Below we decline the verb 'to verge' as it is understood and practised in the cathedral, and provide a translation for the perplexed:
I verge = I wear a frock and carry a big stick
You (sing.) verge= Sometimes I let other people carry lesser sticks.
He/she/it verges= These days, the quality of vergers ain't what it used to be
We verge = But it's competitive, not collaborative.
You (pl.) verge = On big occasions, vergers hunt in packs
They verge - on the ridiculous.
Friday, 11 April 2008
How can we continue without mentioning the most important character in not just this Cathedral, but in any – the Dean’s Verger. Our Dean’s Verger, Robert McDougall, or Old Bert as he is usually referred, has been a verger for over forty years, although only at our Cathedral for eight. Appointed in a hurry to replace the former DV who had met with a unfortunate accident while trying to change a light bulb from the top of a precariously-balanced ladder atop the organ screen, Bert’s main qualifications were that he was available, and cheap. Rumour has it that he was only available due to being asked to leave his previous Cathedral, following being caught in the sacristy with some plant-life not considered entirely legal by the authorities. It was made worse by the fact that he was selling this to the bellringers, always a weird lot. However, these rumours could not be substantiated and he came with a glowing reference. This in itself was suspicious! Bert started life in the Royal Navy, having left home as soon as legally possible. Annoyed at there not being a current world war in which to fight, he undertook his service with determined enthusiasm. He was present at nuclear weapon testing in the Pacific in the 1950s although would have preferred to test these weapons nearer home, probably somewhere in the Rhine Valley. Upon discharge he got a job as verger at a small parish church in Yorkshire and worked his way up. Bert smokes like a train and is renowned for his dislike of the assistant organist with whom a constant battle is fought. On one occasion he spent many hours rearranging the chairs in the nave, interspersing newly-purchased plastic folding ones with the permanent wooden ones so that, when viewed from the organ loft, they spelled a somewhat rude instruction. This dislike of one organist is matched by an equal dislike of most of the other people in the Cathedral, except for the bellringers, with whom Bert has an odd affinity. It is hoped that Bert's retirement party will be held very soon.
Posted by Frank Stanford at 10:49
Wednesday, 9 April 2008
This from the magnificent Dave Walker. His cartoons are scissored out of the Church Times each week with a fervour bordering on the religious, and they are attached by nuns to the inside of the sacristy door. (It causes the Dean endless irritation that by the time the CT gets to him, there is a big hole in the middle. But as the Canon Theologian once said, "Life is like a Polo mint...")
Posted by Canon Thom at 11:36
As the website catholicshopper.com declares without any apparent irony, "Handpainted resin statues on a solid wood base are the perfect gift for every young Catholic athlete. These statues portray Jesus actively participating with boys and girls in a variety of sports. A wonderful way to reinforce Jesus "as friend" in everyday activities. Sizes vary from 4 3/4 to 6 1/2 inches."

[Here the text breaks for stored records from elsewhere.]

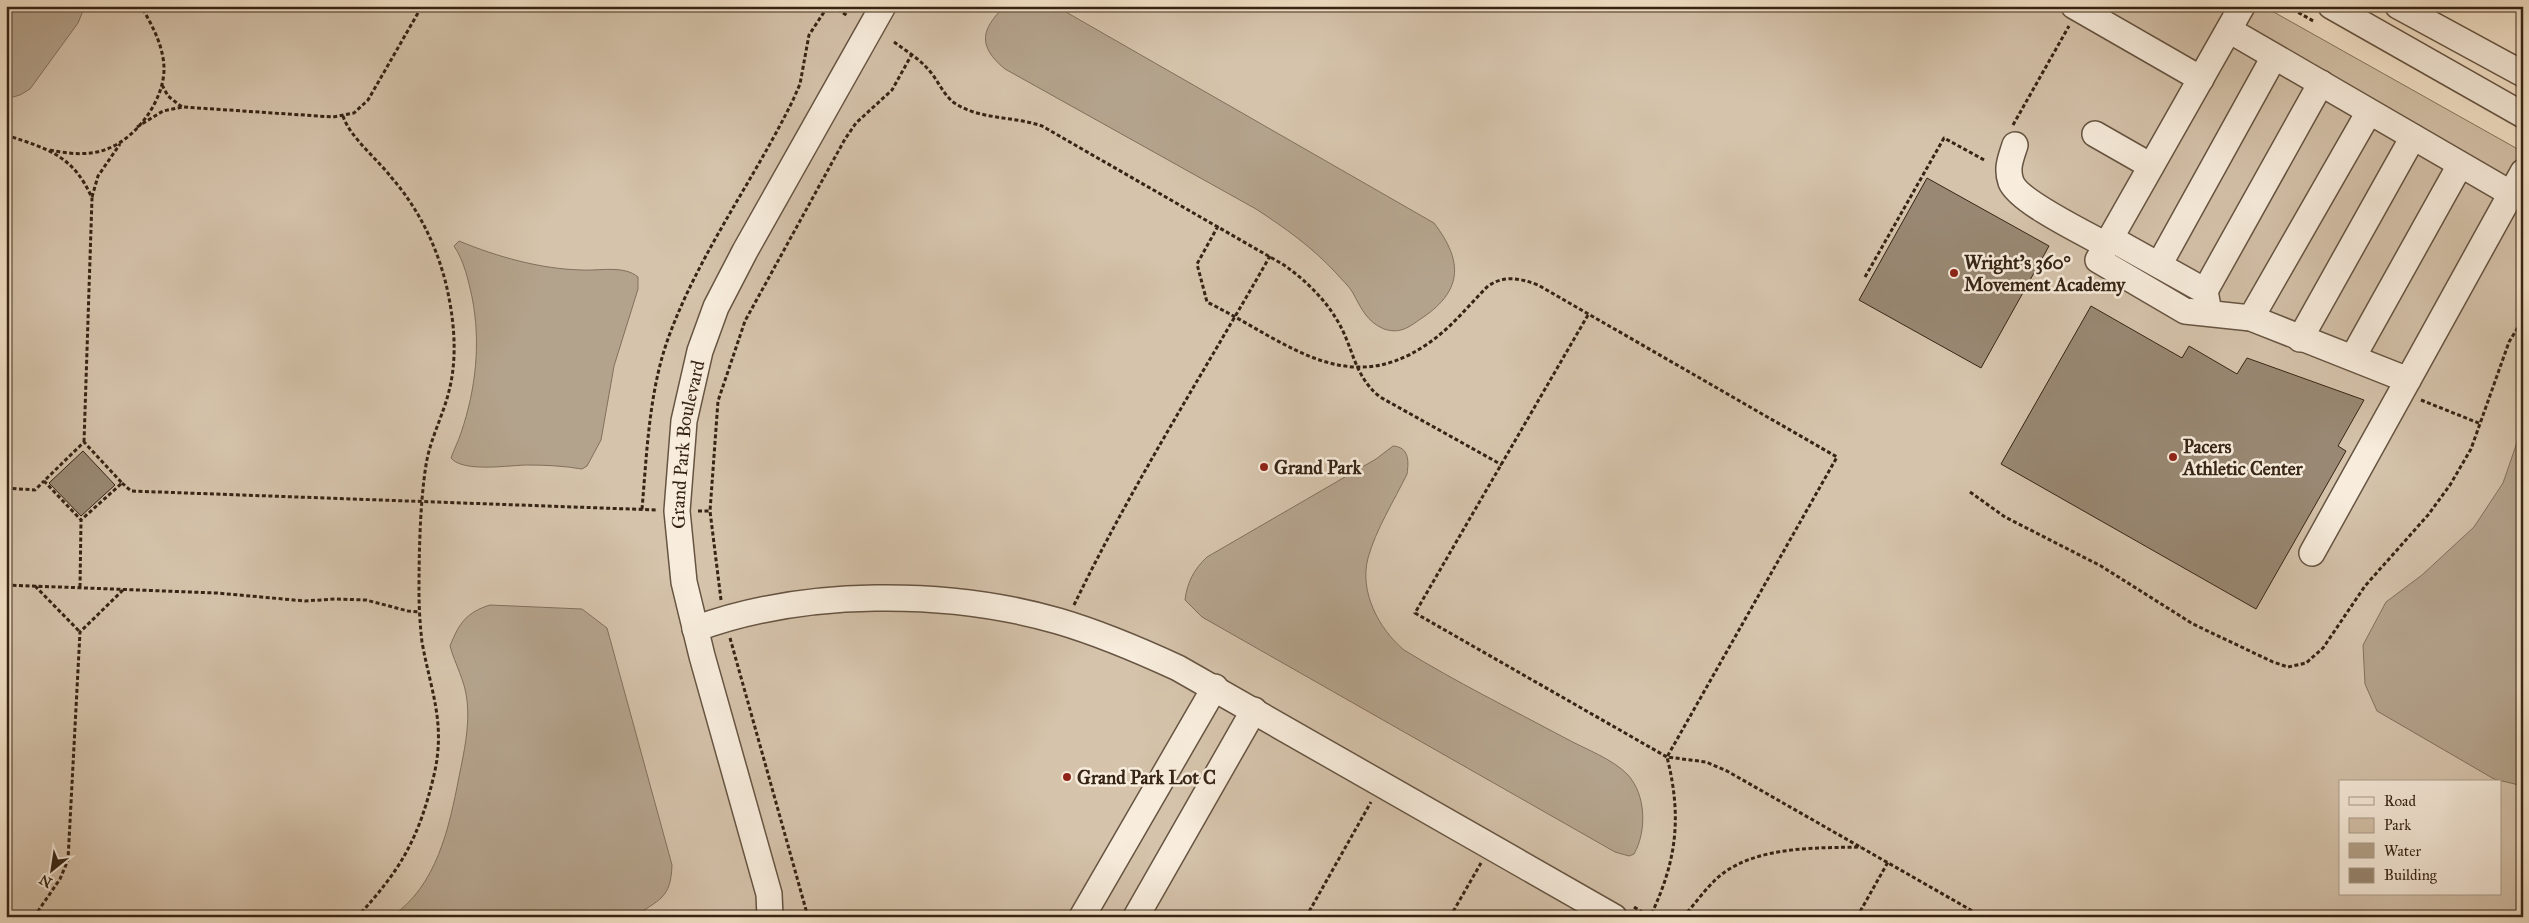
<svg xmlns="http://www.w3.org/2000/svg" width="2529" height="923" font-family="'IM FELL Great Primer',serif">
	<rect width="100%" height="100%" fill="#f5e4ca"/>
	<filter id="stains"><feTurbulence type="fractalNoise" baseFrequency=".004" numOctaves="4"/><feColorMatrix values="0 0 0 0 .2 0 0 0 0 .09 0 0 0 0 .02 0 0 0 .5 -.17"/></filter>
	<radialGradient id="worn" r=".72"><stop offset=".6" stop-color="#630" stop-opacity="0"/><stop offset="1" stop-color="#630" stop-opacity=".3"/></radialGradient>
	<path fill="#d5c3ab" stroke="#867460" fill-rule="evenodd" d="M 6,6 L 2263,6 L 2523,152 L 2523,917 L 6,917 ZM 2340,782 L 2500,782 L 2500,894 L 2340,894 Z"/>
	<path fill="#b4a38c" stroke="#82705c" d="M 6,6 L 85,6 L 78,23 L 30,89 L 20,95 L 6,99 Z
		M 1005,6 L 1055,6 L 1059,8 L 1434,223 C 1464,262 1463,292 1419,320 C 1408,328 1399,334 1384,329 C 1367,322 1361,308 1353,293 C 1349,286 1341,279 1336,273 C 1312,247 1285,228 1256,209 L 1005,69 C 977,46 981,29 1005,6 Z
		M 459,241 C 498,257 540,269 582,270 C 599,271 624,265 638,277 L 638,289 L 614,366 L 601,440 L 587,466 L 582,469 C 565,466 546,465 528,465 C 510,465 463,473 451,458 C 454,449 458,442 461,433 C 476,389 481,342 472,297 C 468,279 464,261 454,246 Z
		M 2523,425 L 2523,786 L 2494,779 L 2377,711 L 2365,684 L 2363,645 L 2386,602 L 2422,575 L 2474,527 L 2503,483 Z
		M 1393,446 C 1409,447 1409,461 1407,474 C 1394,501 1376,529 1368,558 C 1359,592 1379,629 1404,650 C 1456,682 1511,709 1565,738 C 1585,749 1613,759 1628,775 C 1646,795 1647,831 1634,854 L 1629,856 L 1615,852 L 1202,617 L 1185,600 C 1187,583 1194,569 1207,557 L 1376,459 Z
		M 490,605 L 582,609 L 607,628 L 672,865 C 671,899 659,899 634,917 L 391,917 C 437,886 449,828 459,777 C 464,752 470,726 467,700 C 465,681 455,664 450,646 C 459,623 467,612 490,605 Z"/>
	<path fill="#998873" stroke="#362415" d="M 1927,178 L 2049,246 L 1981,368 L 1859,300 Z
		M 2091,306 L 2182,358 L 2189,346 L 2237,374 L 2247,358 L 2364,400 L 2338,446 L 2346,451 L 2256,609 L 2001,464 Z
		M 83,451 L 115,485 L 81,516 L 49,483 Z"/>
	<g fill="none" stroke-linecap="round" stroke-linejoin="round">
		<g stroke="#665442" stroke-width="28">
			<g id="minor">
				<path d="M 2074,6 L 2201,79"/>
				<path d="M 2242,6 L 2098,260 L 2185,311 L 2251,318 L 2408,380 L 2523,172"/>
				<path d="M 2331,6 L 2523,115"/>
				<path d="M 2398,6 L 2523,74"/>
				<path d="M 2229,30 L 2510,193"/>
				<path d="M 2095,134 L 2151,166"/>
				<path d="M 2015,145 C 2011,158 2006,168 2011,182 C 2018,201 2086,234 2106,245"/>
				<path d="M 2110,238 L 2205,291 L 2208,307"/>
				<path d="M 2159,265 L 2274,57"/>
				<path d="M 2205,291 L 2321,83"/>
				<path d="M 2251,318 L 2369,112"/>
				<path d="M 2300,339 L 2413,137"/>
				<path d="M 2353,357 L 2460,165"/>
				<path d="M 2312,553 L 2408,380"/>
				<path d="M 695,629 C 803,589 947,589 1058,621 C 1099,633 1139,650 1178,668 L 1614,917"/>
				<path id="s1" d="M 770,917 L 769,894 L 702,656 L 684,582 L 677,511 L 684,421 L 700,351 L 716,307 L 745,251 L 883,6"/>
				<path d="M 1082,917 L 1215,687"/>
				<path d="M 1136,917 L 1254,710"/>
			</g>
		</g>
		<path stroke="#362415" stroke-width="3" stroke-dasharray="4 2.5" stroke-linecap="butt" d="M 832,6 L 848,16
			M 2287,6 L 2315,22
			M 894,42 C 905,50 918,58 927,68 C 937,78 942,93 953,102 C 978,120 1014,116 1042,126 L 1284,265 C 1304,279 1324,298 1337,320 C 1354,348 1353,375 1380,397 L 1502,465
			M 162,85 L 168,96 L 182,107
			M 343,116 C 349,136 378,160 391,177 C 418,208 436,244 446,284 C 454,318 458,356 449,391 C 443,416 430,439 426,465 C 420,503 419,552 419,591 C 419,608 420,625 422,642 C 431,692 446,723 434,775 C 419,838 401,870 357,917
			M 2013,125 L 2069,26
			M 137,127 L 163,111 L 183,107 L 333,117 L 354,113 L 368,100 L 422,6
			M 6,135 C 48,149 73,155 92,198 L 84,442
			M 50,150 C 68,154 90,156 107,149 C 137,138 165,99 164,67 C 163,45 152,25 141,6
			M 92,197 L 98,176 L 120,144
			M 1218,226 L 1197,264 L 1207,302 C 1290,343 1353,408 1443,332 C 1459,318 1473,301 1488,286 C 1504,275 1520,278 1538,285 L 1837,457 L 1667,757 C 1682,817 1677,861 1650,917
			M 1865,277 L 1944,138 L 1986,161
			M 1588,315 L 1415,613 L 1667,757 L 1706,762 L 1727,771 L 1983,917
			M 2421,400 L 2481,424
			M 122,483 L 131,491 L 657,510
			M 6,488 L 35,490 L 44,481
			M 1970,492 L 2005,517 L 2101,566 L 2193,624 L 2273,662 L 2288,667 L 2306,663 L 2323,648 L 2365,586 L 2428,515 L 2450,485 L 2471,449 L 2509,342 L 2523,319
			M 642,509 C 647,452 649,390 669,336 C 700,252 754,180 793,100 L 800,84 L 809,35 L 828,6
			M 698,511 L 710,511
			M 6,585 L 217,593 L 305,601 L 335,599 L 366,600 L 408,611 L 420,612
			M 35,586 L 80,632
			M 80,587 L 81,520 L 44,481 L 84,442 L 122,483 L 81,520
			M 721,600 L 710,511 L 718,401 L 745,321 L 845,139 L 856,123 L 892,90 L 912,54
			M 1074,605 C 1132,485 1204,372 1270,256
			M 730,638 L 808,917
			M 1634,907 L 1650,917
			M 34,917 L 60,879 L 68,860 L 80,632 L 124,589
			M 1306,917 L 1371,802
			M 1450,917 L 1481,863
			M 1683,917 C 1696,903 1707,886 1722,874 C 1759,846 1817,848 1861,847
			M 1857,917 L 1888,862"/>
		<use href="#minor" stroke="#f8eddd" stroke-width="25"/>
	</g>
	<g fill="#8f2418" stroke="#f8eddd" stroke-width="2">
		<circle cx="1954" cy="273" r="5"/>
		<circle cx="2173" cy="457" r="5"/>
		<circle cx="1264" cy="467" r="5"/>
		<circle cx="1067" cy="777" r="5"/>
	</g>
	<g text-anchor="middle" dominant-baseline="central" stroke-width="5" stroke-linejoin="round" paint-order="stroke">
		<g font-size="19" font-weight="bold" fill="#362415" stroke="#f8eddd" text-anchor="start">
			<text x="1964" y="262">Wright's 360°<tspan x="1964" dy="22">Movement Academy</tspan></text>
			<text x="2183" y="446">Pacers<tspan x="2183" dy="22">Athletic Center</tspan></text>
			<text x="1274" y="467">Grand Park</text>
			<text x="1077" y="777">Grand Park Lot C</text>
		</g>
		<g font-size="19" fill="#362415" stroke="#f8eddd">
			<text stroke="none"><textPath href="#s1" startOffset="485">Grand Park Boulevard</textPath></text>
		</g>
	</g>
	<rect width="2529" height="923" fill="none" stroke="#f5e4ca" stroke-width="25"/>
	<rect x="8" y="8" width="2514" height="908" fill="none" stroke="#362415" stroke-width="2.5"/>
	<rect x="12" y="12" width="2504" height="898" fill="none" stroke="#362415"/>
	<rect x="2339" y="780" width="162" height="115" fill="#f8eddd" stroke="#aa9d8d"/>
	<rect x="2349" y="797" width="25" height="8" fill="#f8eddd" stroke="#aa9d8d"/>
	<text x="2384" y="806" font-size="15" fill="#362415">Road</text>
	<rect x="2349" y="818" width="25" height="15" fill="#d5c3ab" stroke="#aa9d8d"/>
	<text x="2384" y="830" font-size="15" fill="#362415">Park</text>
	<rect x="2349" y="843" width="25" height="15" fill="#b4a38c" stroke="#aa9d8d"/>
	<text x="2384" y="856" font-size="15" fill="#362415">Water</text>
	<rect x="2349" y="868" width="25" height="15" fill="#998873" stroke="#aa9d8d"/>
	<text x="2384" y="880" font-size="15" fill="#362415">Building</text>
	<g transform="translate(52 870) rotate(210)" stroke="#f8eddd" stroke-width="4" paint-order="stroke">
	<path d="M0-4L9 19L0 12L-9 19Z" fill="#362415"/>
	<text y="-8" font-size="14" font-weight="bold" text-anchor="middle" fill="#362415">N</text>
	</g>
	<rect width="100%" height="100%" filter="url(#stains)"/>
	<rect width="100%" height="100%" fill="url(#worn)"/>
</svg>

We are simply grateful that we Anglicans are happier to consider Jesus less as a friend, and more as a tame tax-accountant - efficient, helpful, on-the-christmas-card-list, but not someone you'd necessarily want to invite to dinner. Or encase in resin and put on your mantlepiece.
Posted by Canon Thom at 06:22
Harriet Goose, the Cathedral's Deputy-Under-Sub Publications Editor (With Special Responsibility for Web Design, Print Media and All the Important Things) has been spotted by one of the retired wing-commanders who frequent the Cathedral. She has been en vacances in bracing Bridlington, and was seen walking along the Front with her parents, with all parties dressed in matching orange cagoules, with hoods up, and the little nylon threads tied in bows under their chins. Which would be touching if she hadn't hinted that she was going to St Tropez, and implied that she would be accompanied by one of the loucher (and rather sexually ambiguous) Lay Clerks, who bears an unfortunate resemblance to Jeffrey Archer but with floppy public-schoolboy hair.
Perhaps she and her parents belong to a cult, whisper some fo the concerned voices in the Cathedral. Might it be time to inform the Sub-Dean who may engage in acts of muscular prayer and deliverance?
Watch this space.
Posted by Canon Thom at 06:04
As he who knows where all the bodies are buried, I feel the time has come to have some input here, just in case there are those reading this who feel this blog may be an entire work of fiction! Mind you, burying anything at all in or around this Cathedral is problematic. In some areas the somewhat unstable medieval foundations make any excavations a health and safety nightmare, and in others the presence of water necessitates the use of scuba gear! In fact, in the graveyard is so full of flowing water that the headstones no longer bear any relevance to what lies beneath – a bit embarrassing when we need to open a grave to bury someone in a double plot and someone else has moved in!